▼
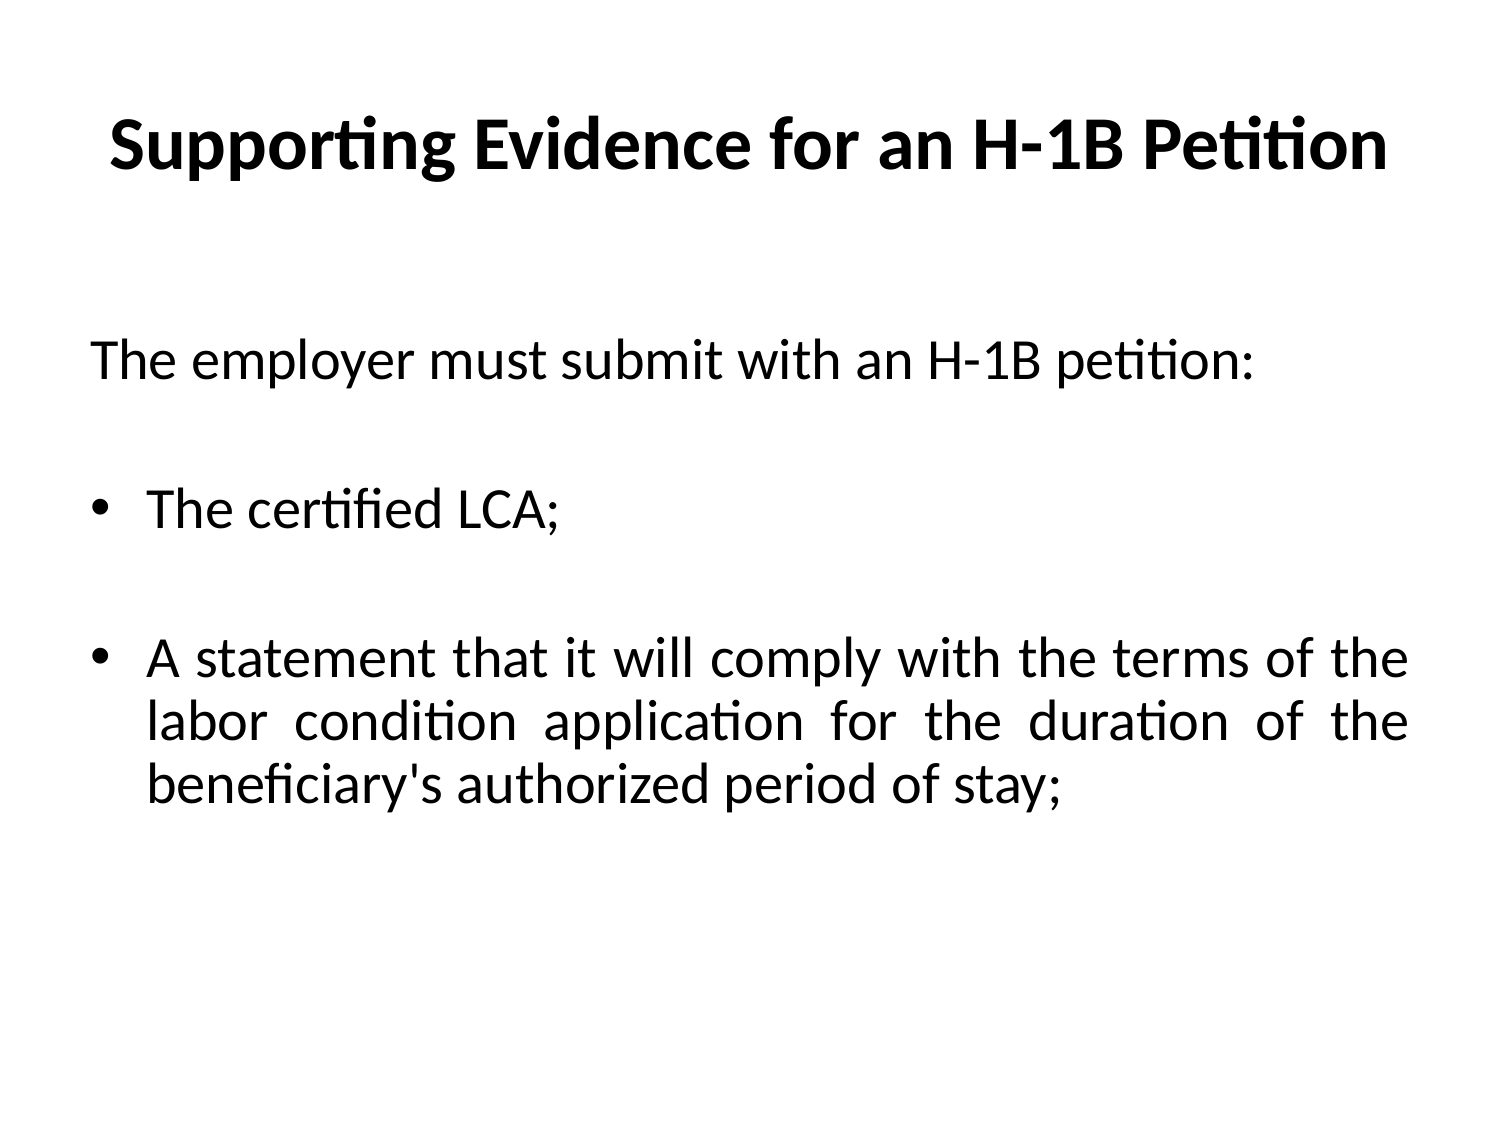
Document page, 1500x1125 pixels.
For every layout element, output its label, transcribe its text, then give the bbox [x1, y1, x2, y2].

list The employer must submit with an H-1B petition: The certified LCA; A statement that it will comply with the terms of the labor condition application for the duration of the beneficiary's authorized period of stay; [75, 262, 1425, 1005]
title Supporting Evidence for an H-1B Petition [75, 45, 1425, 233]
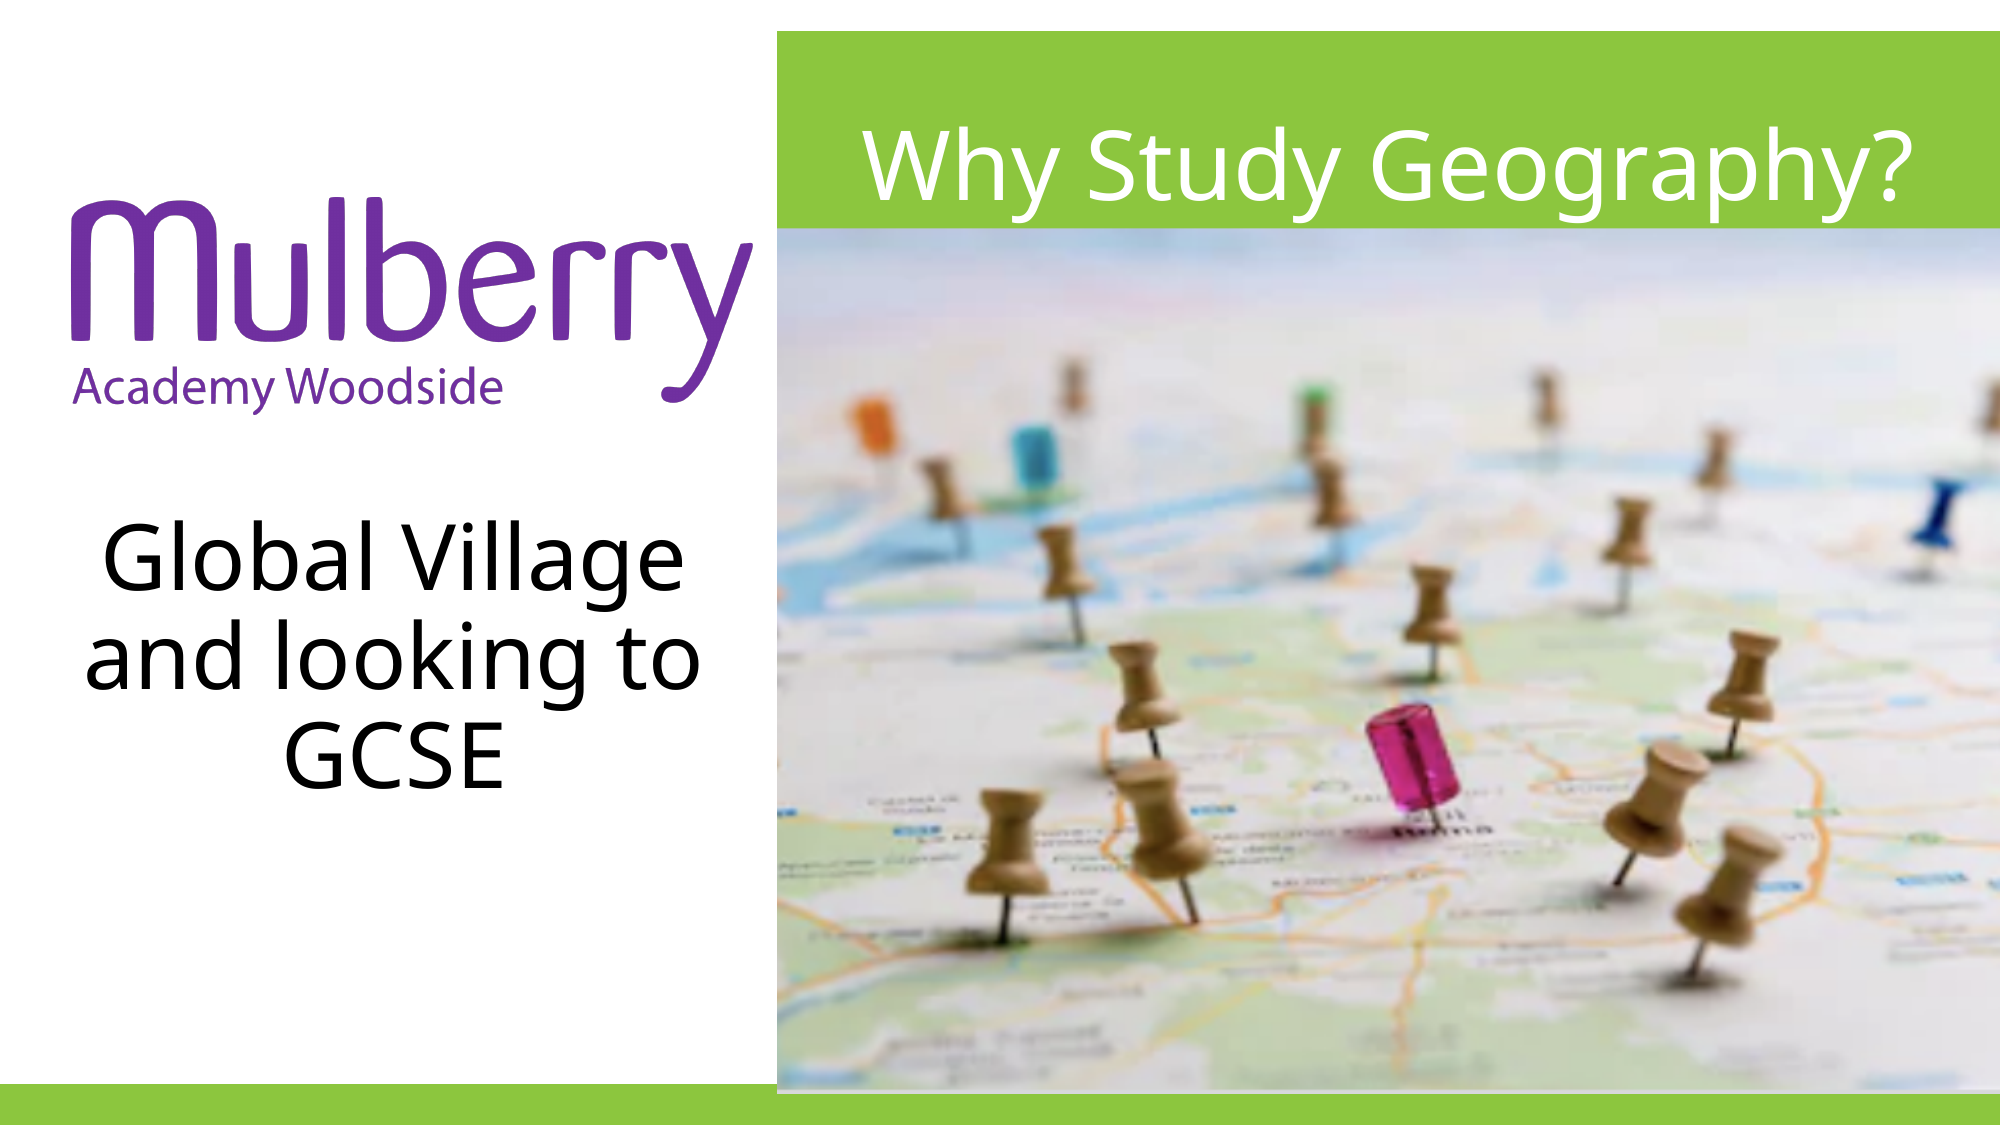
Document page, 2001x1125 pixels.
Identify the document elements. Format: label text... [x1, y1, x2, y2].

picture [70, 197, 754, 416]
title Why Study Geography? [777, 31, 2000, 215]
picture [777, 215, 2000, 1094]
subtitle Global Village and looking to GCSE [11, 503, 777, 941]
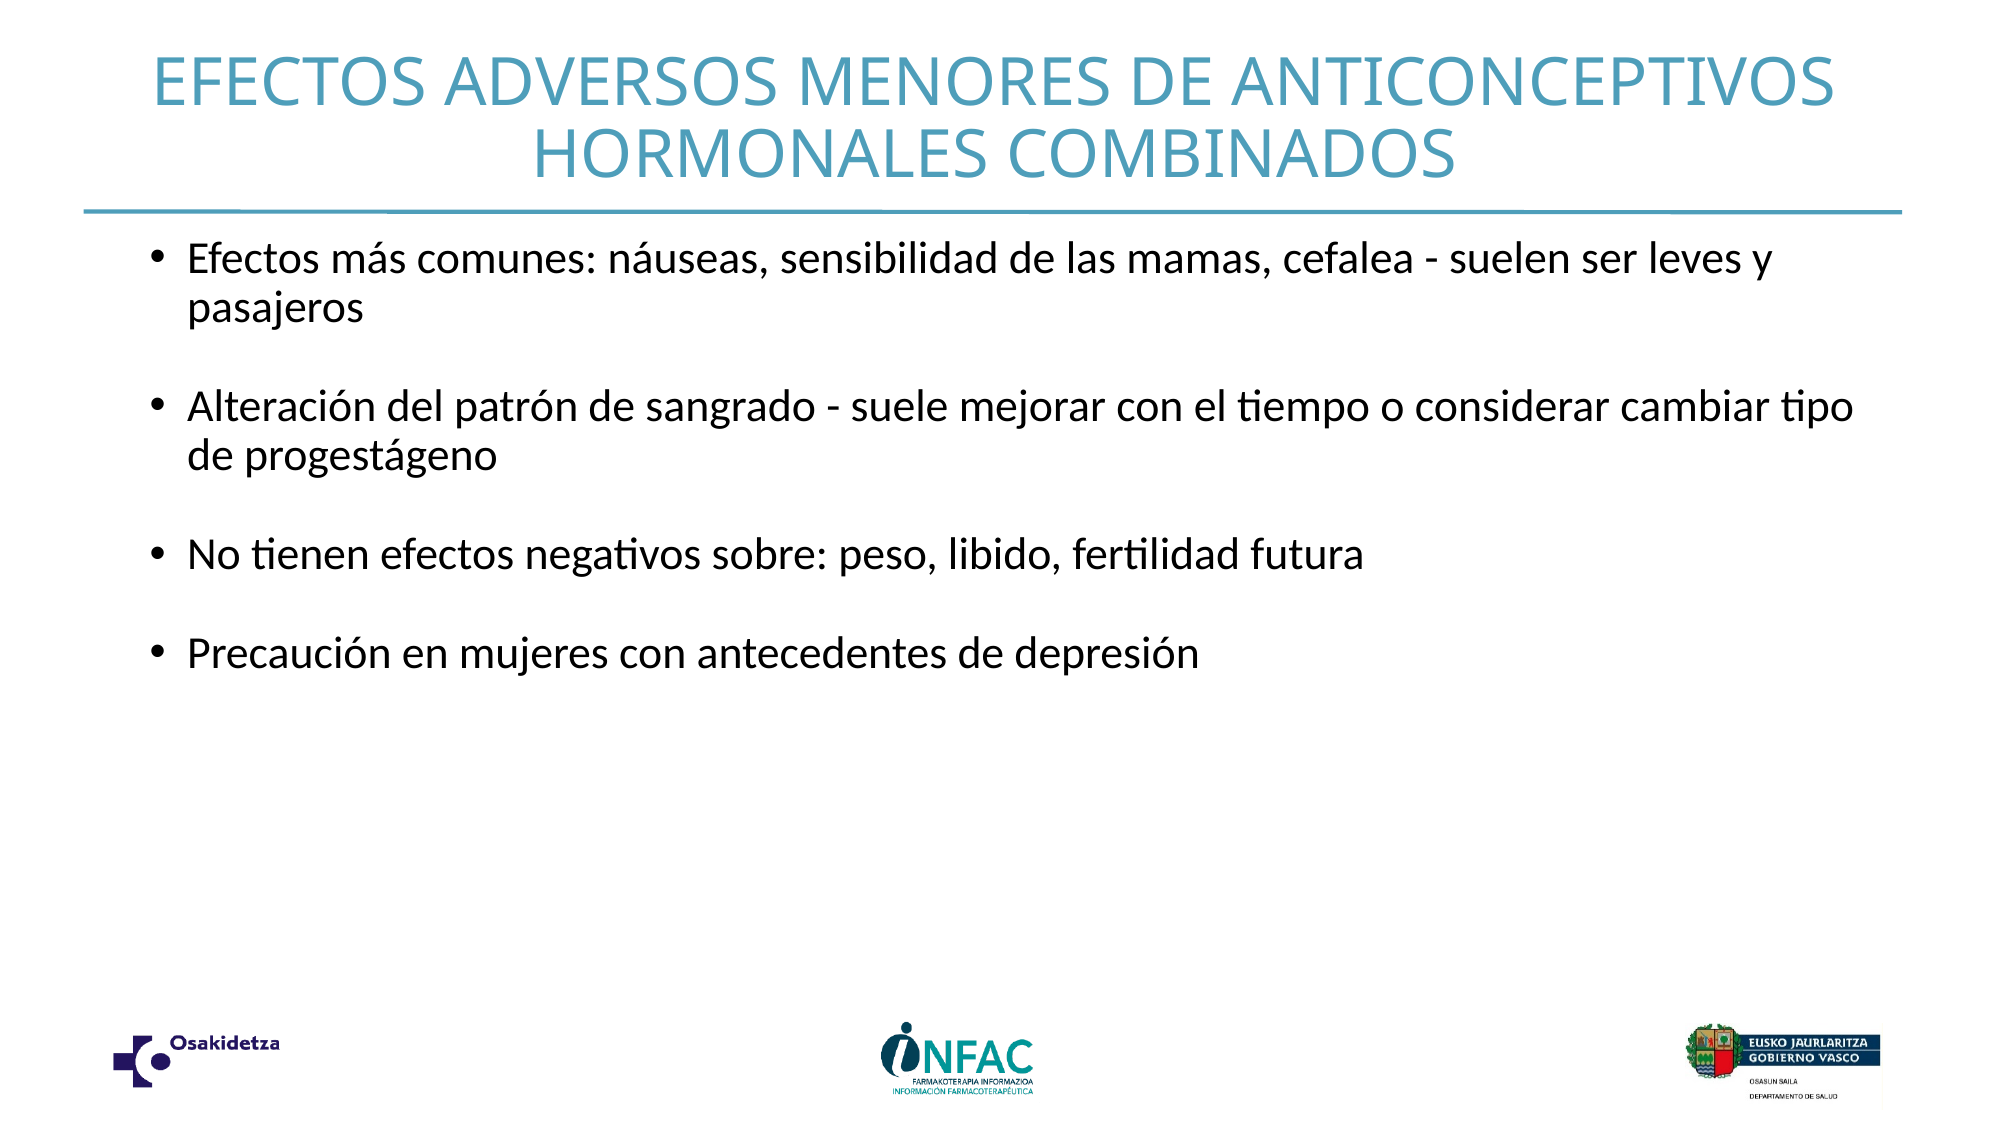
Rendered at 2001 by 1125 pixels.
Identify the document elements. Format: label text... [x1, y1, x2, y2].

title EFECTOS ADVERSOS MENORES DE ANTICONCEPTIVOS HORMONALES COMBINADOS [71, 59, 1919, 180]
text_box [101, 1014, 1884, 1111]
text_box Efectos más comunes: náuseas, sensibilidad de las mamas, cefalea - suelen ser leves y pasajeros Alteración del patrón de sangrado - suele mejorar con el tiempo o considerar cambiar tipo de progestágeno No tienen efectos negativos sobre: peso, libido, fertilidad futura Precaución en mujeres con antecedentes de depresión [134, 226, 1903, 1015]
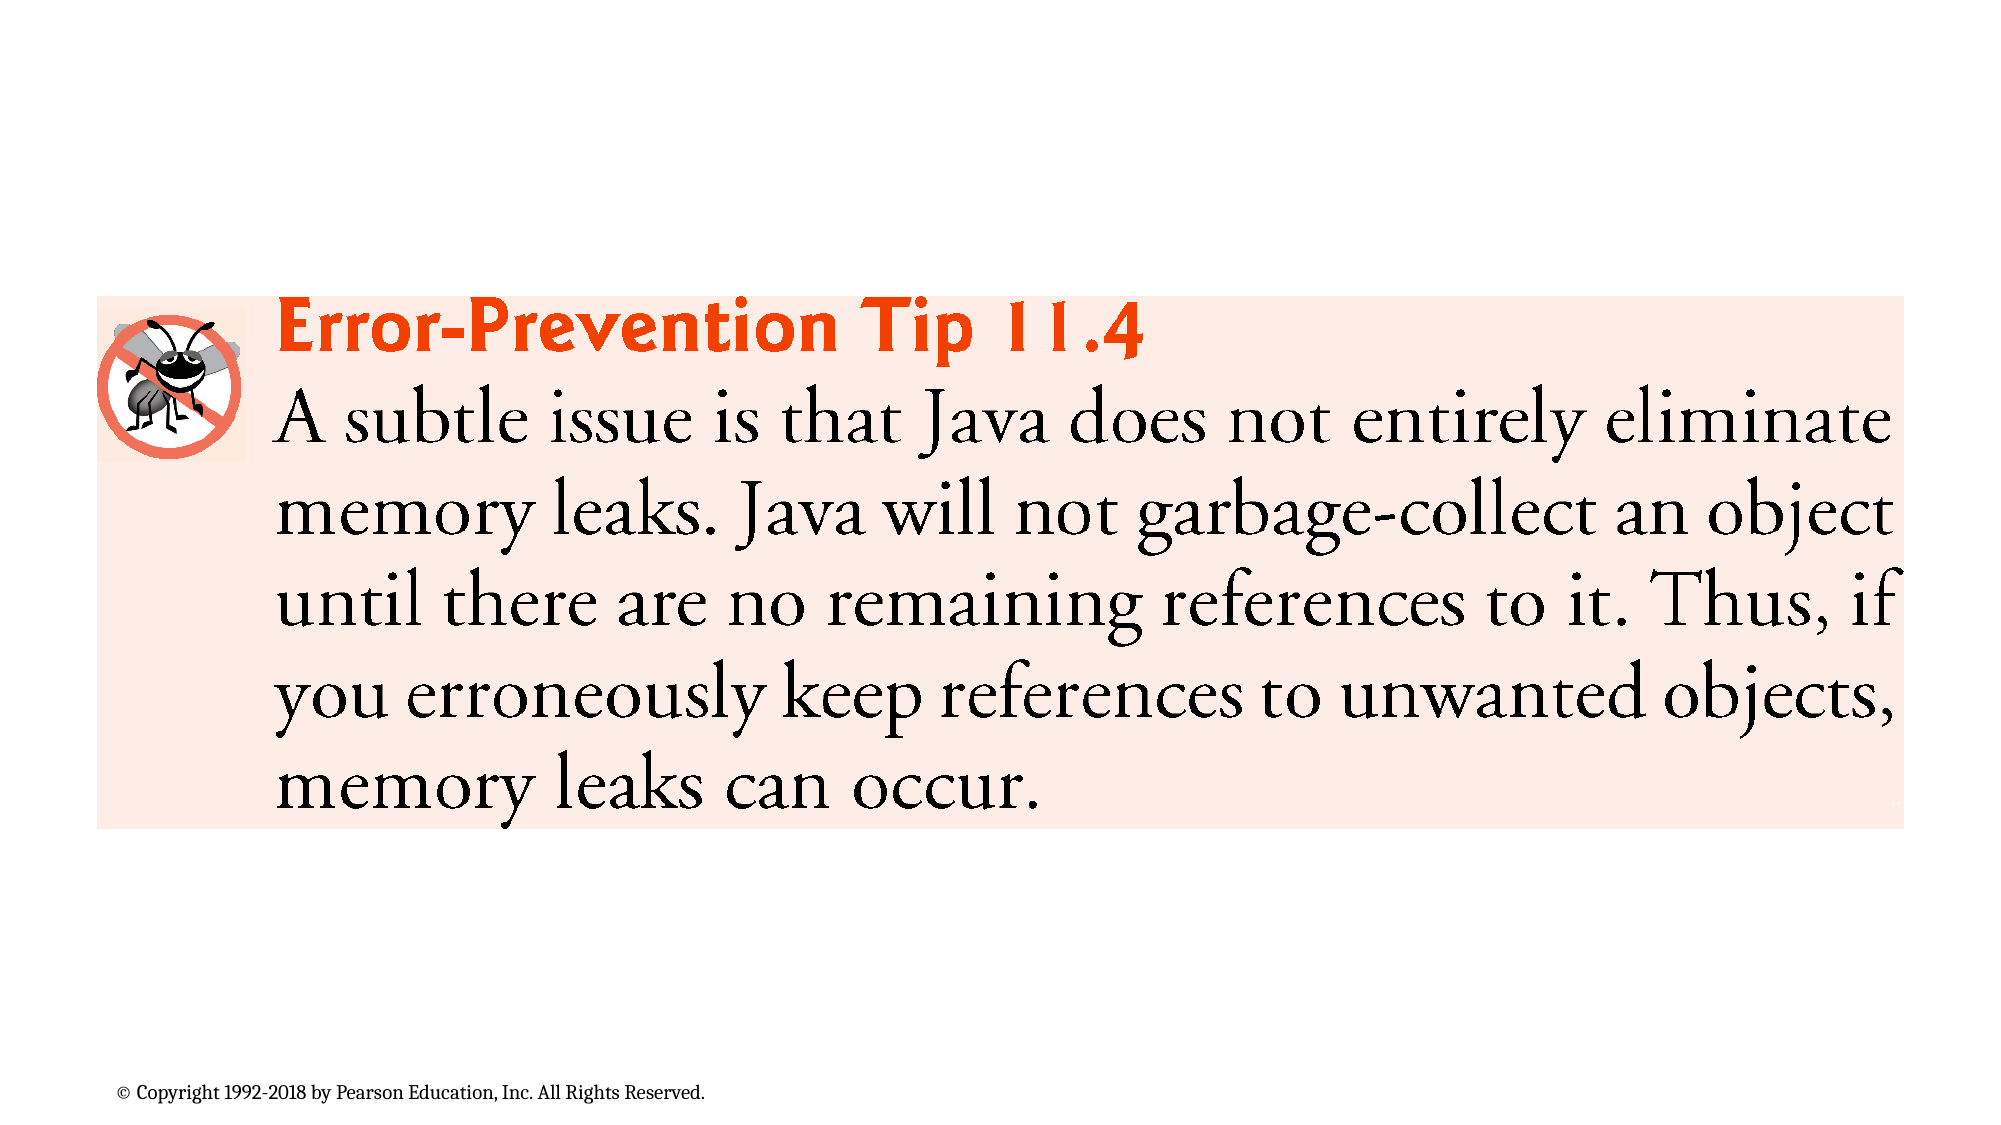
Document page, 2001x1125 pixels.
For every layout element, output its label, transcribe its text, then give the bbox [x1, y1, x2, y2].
▲
Repeat the listing in full and exactly. Do not include any images.

Document page, 1500x1125 pixels.
For every layout element, output its label, transcribe its text, then give the bbox [x1, y1, x2, y2].

list The employer must submit with an H-1B petition: The certified LCA; A statement that it will comply with the terms of the labor condition application for the duration of the beneficiary's authorized period of stay; [75, 262, 1425, 1005]
title Supporting Evidence for an H-1B Petition [75, 45, 1425, 233]
Document page, 2001x1125 pixels.
Identify the document elements. Format: label text... [x1, y1, x2, y2].

picture [70, 197, 754, 416]
title Why Study Geography? [777, 31, 2000, 215]
picture [777, 215, 2000, 1094]
subtitle Global Village and looking to GCSE [11, 503, 777, 941]
Rendered at 2001 by 1125 pixels.
Identify the document elements. Format: label text... [x1, y1, x2, y2].

title EFECTOS ADVERSOS MENORES DE ANTICONCEPTIVOS HORMONALES COMBINADOS [71, 59, 1919, 180]
text_box [101, 1014, 1884, 1111]
text_box Efectos más comunes: náuseas, sensibilidad de las mamas, cefalea - suelen ser leves y pasajeros Alteración del patrón de sangrado - suele mejorar con el tiempo o considerar cambiar tipo de progestágeno No tienen efectos negativos sobre: peso, libido, fertilidad futura Precaución en mujeres con antecedentes de depresión [134, 226, 1903, 1015]
Document page, 2001x1125 pixels.
For every layout element, output its label, transcribe its text, then give the bbox [x1, y1, x2, y2].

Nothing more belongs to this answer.